Sunday, February 15, 2009

A Peace Corps Blogger about SVG

Work, work, and more work

One of my good friends mentioned that she thought I was allergic to writing about work, and maybe I am, because to be honest that’s the reason why I haven’t wanted to sit down and type up a post. There’s been a lot of work the last month, which has been rewarding at times, but also very tiring.

If you didn’t know already, Steve and I officially switched work sites. This decision was born more out of necessity than desire, considering the ridiculousness of Steve’s being assigned the task of leading a remedial reading program. The night before school was going to go back in session and Marion House was planning on starting its program, we finally realized that the only answer to our situation would be to swap jobs. Afterwards we both wished that this thought had occurred to us earlier so that we would have had some transition and preparation time, but so it goes.

Four weeks into my new duties, I can’t say that I’m not struggling a bit. The remedial reading program at Georgetown Secondary is quite a beast — 8 classes, containing almost 200 students. They are all at different levels, but most are reading at an approximate age of 8 or below. (That’s 8 years old, not grade 8). Even with my previous experience as a reading teacher, I do not feel prepared to handle many of the challenges that I face throughout the day. First of all, I’ve never taught remedial reading — all of the kids that I’ve taught have been basically at grade level, or above. It is, in many ways, a totally different subject. I’ve spent a lot of time in the past few months just trying to educate myself in different phonics approaches, how to build fluency and automaticity, games and activities that I can play with a group of 13 year olds who are reading at a 6 year old level…Lesson planning is time-consuming, and I’ve tried to use differentiated instruction (where different groups in a classroom do different activities, based on their level), but have found it tough to manage.

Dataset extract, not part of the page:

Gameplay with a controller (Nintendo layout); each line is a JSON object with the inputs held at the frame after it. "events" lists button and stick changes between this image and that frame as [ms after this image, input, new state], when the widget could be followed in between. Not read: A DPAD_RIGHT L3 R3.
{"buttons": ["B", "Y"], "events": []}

The reason why I’m leading this program is because the regular teacher left for maternity leave in the beginning of the school year, leaving the class with no teacher. Hence Steve (and thus me) being asked to take over the program until the teacher returns after Easter Break. So, good news is that I will be not be doing this by myself indefinitely, and after meeting with the remedial instructor I feel confident in her abilities and look forward to working in more of a partnership when she returns.

In general, working at the school is just very draining. The classes are large, and the kids that I see are mostly apathetic, due to the fact that they have been failing in school up to this point. The classroom environment is noisy, and some kids actually refuse to come into the classroom (I’m talking, run away from me), therefore they end up in the halls wreaking havoc all period. The word chaotic definitely pops into mind. Most of the kids I see are the ones who have “slipped through the cracks” but with two hundred of them, it seems more like a canyon than a crack! Still, I have found that when I am able to work one-on-one with even the worst-behaved child, they show signs of caring, which is a lot to ask from a kid who still doesn’t understand the main tool of communication that is used in all of their classes, reading.

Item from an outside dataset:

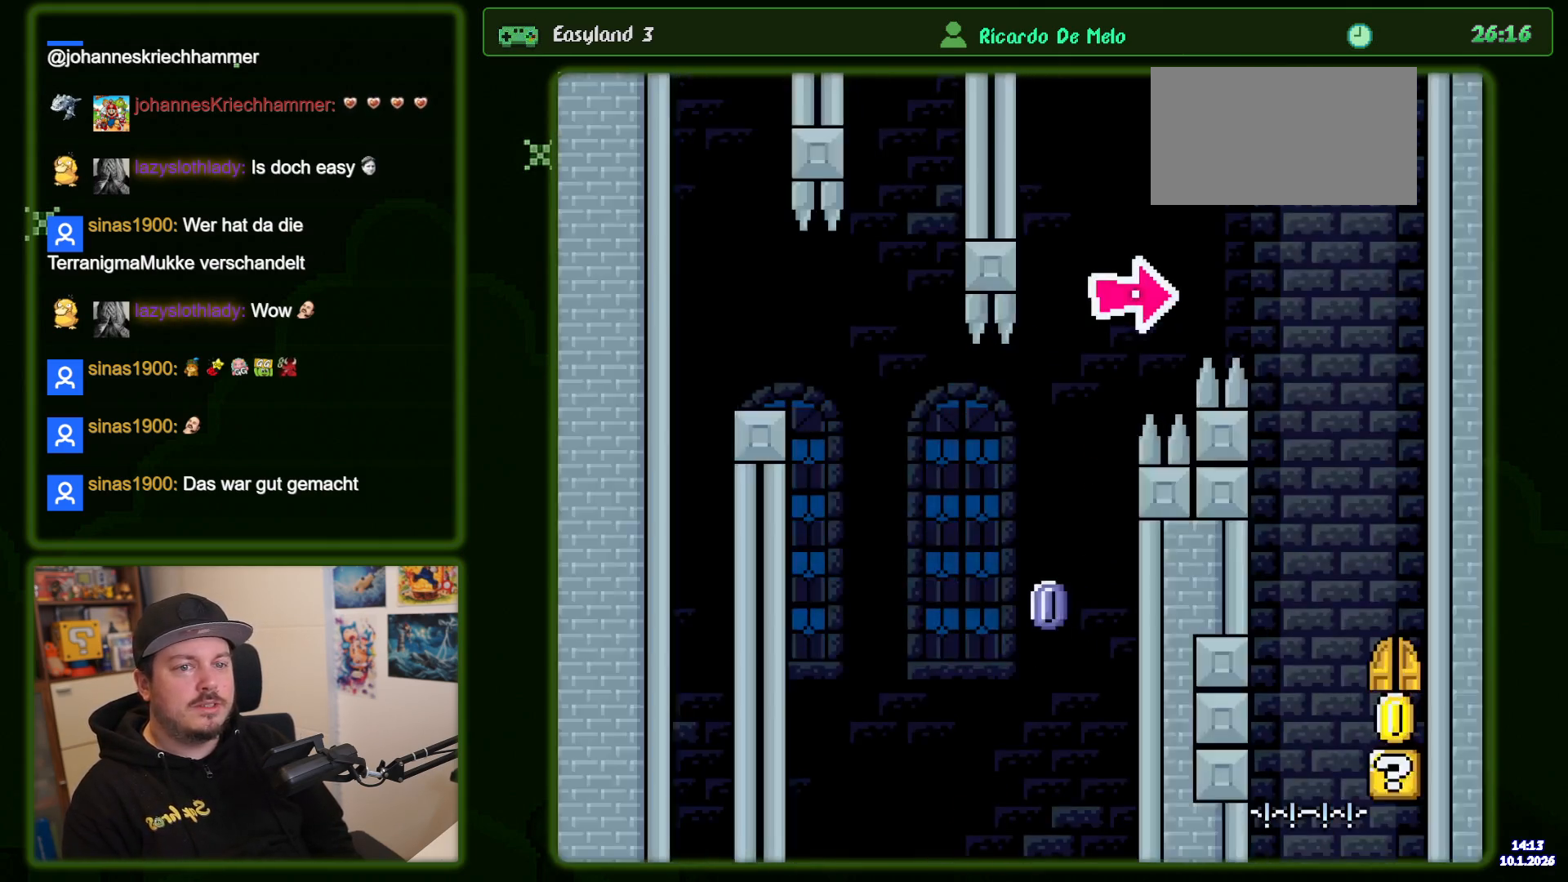
{"buttons": ["B", "Y"], "events": []}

Steve and I recently completed a three-day In-Service Training for the Peace Corps, and while we were there our training officer said something which I think reflected quite accurately the frustrations of our service here in the Eastern Caribbean. She said that in many ways we are serving in one of the very hardest Peace Corps posts. The reason for this being that most other posts seem so different than the United States (including a different language), that Peace Corps volunteers quickly realize that the problem-solving strategies they used at home will be probably not be successful in this new context, and also, because of the language barrier, they set their expectations pretty low as to what they think they can achieve the first year. Here, because at times it doesn’t feel that different than America and everyone speaks English, volunteers try to go about work with the same attitude and efficiency they would back home, and don’t cut ourselves any extra slack. When a project is not totally successful, or a kid still doesn’t get it, we blame it on ourselves rather than considering cultural differences. This is probably one of the biggest reasons why Eastern Caribbean has apparently, at least for a time, had the highest drop-out rate of any PC country. The fact that we’ve only lost one volunteer out of our group is “unprecedented” (A volunteer resigned in St. Kitts — St. Vincent is still intact).

The problem is, St. Vincent is a different country and a different culture. Just because many Vincentians watch American TV doesn’t mean that we can blow in here and think that Vincentians will run meetings, or classrooms, or NGOs like an American would. Steve and I are realizing more and more that we do have an “American” way of doing things. We like projects organized, planned well in advance, with meetings that do not last more than an hour and a half. We place a high value on creativity, efficiency, and self-motivation. We hate “wasted” time. We need our personal space. We crave variety. So many other things which we’ve always just taken as the “normal” or “right” way of thinking, but are now beginning to see are just one way of thinking. This is a growing process, and I believe that sometimes we are blinded to our own progress because of the similarities, and comforts, of life here in SVG. We often times wonder what we are getting out of it. But I also know that lessons learned are generally only exposed in hindsight, so we’ll keep doing what we’re doing, and hope that we make ourselves, and our community, a little better from it.

I suspect that by the time they are finished being Peace Corps Volunteers they will understand things about "home" (i.e., the US) that they never thought about before coming to SVG. Being an American living in SVG, not a tourist but living here, is a worthwhile learning experience.